La collezione della famiglia Stoclet fu acquisita tramite aste e antiquari, compresa una collezione d'arte antica cinese. Il mercato internazionale ai quei tempi, prima della seconda guerra mondiale, era tale che i pezzi d'arte venivano acquistati privi di documenti di provenienza. I vasi in bronzo provenivano da Anyang e gli oggetti in bronzo intarsiato con oro o argento da Jincun (nella provincia di Henan). Si sospetta che gli studiosi stranieri, soprattutto i più determinati che hanno cercato di stabilire l’esatta provenienza di questi oggetti, tra i quali il vescovo Bianco di Luoyang e l’archeologo giapponese Umehara Sueji, furono a volte deliberatamente fuorviati dai loro fornitori. 

Lasciando in eredità la collezione ai loro figli, gli Stoclet ne fecero un destino di dispersione quasi inevitabile. Può darsi che fosse questa tuttavia la loro intenzione. Difficilmente può essere considerata una coincidenza il fatto che durante i loro anni di formazione a Parigi gli Stoclet annoverassero tra i loro amici più stretti Edmond de Goncourt.

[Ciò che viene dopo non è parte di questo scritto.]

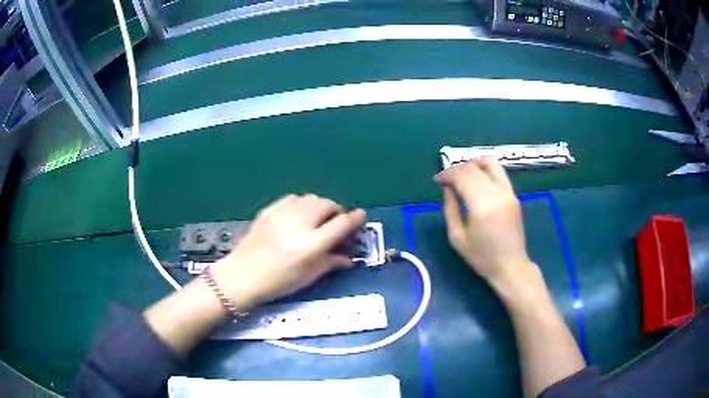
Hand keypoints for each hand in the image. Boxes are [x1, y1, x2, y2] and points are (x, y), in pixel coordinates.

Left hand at [213, 194, 366, 306]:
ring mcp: (281, 215)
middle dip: (337, 212)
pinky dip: (302, 204)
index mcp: (310, 245)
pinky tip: (298, 215)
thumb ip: (330, 263)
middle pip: (327, 205)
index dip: (355, 219)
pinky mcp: (269, 211)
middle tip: (336, 223)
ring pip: (310, 198)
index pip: (341, 224)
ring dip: (320, 206)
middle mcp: (298, 225)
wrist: (241, 276)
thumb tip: (348, 258)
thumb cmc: (276, 283)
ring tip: (317, 219)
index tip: (360, 216)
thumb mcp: (307, 278)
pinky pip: (292, 198)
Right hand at [435, 158, 534, 284]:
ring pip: (490, 163)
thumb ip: (450, 209)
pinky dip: (484, 170)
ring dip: (473, 163)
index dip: (447, 174)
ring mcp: (508, 192)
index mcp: (482, 205)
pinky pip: (499, 173)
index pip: (462, 176)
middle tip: (446, 178)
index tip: (437, 181)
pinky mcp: (514, 195)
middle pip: (474, 167)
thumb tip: (447, 189)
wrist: (510, 266)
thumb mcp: (457, 237)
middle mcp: (497, 193)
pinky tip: (476, 181)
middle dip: (456, 168)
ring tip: (462, 174)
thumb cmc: (482, 257)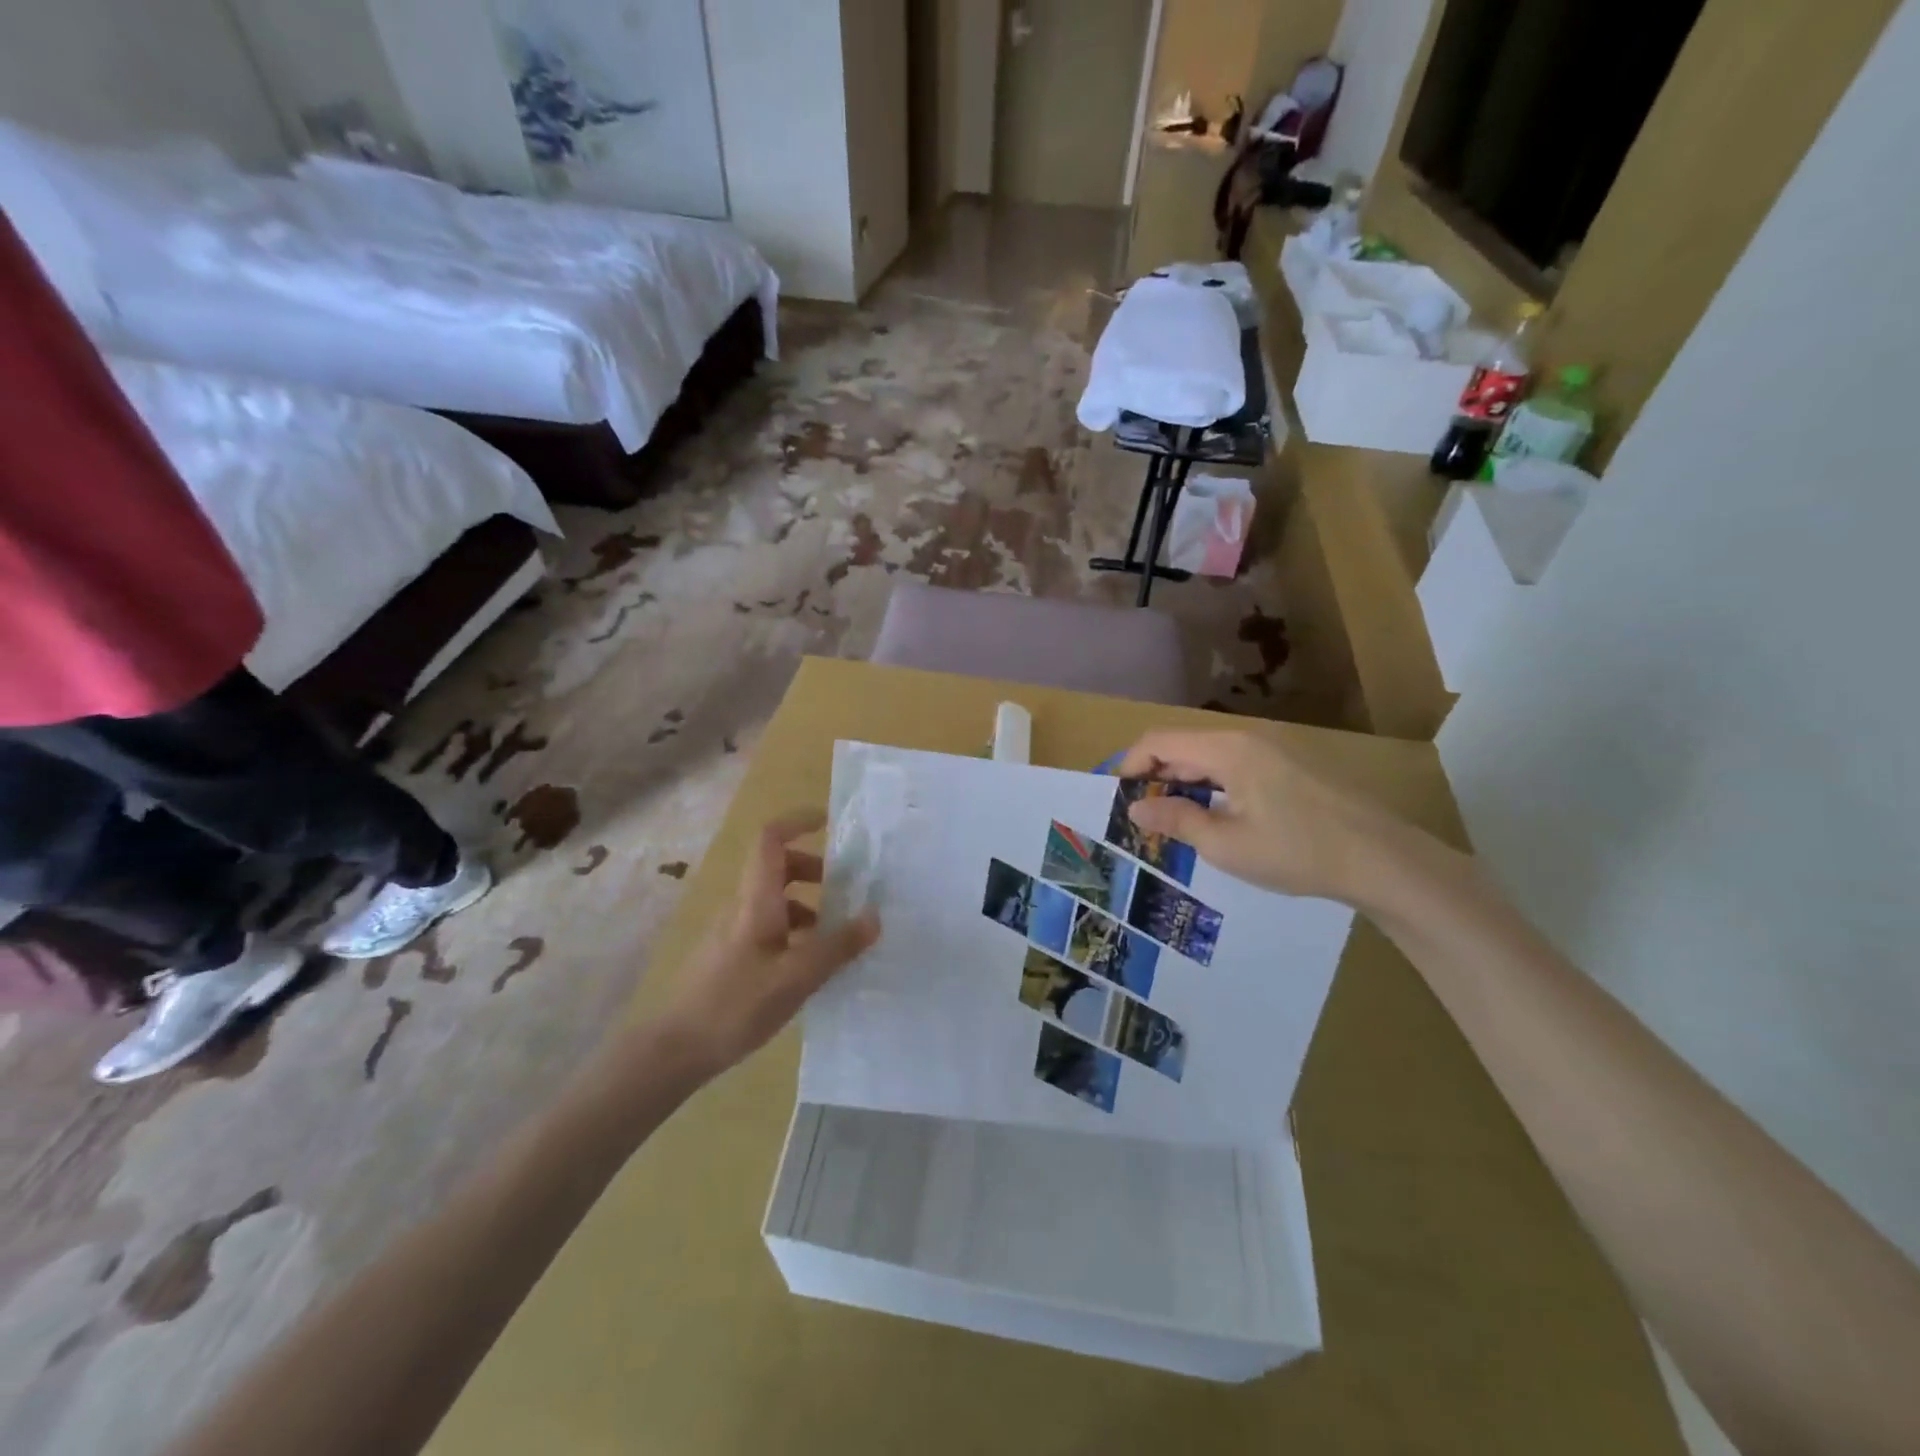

Fu lui che per primo disse che “la dispersione di una raccolta è il modo più appropriato per dare a una nuova generazione di amanti dell’arte, l’opportunità di sperimentare la gioia del collezionismo”. La procedura di classificazione dei mobili nel contenuto nella collezione artistica del Palazzo Stoclet è stata infine completata nel novembre 2006.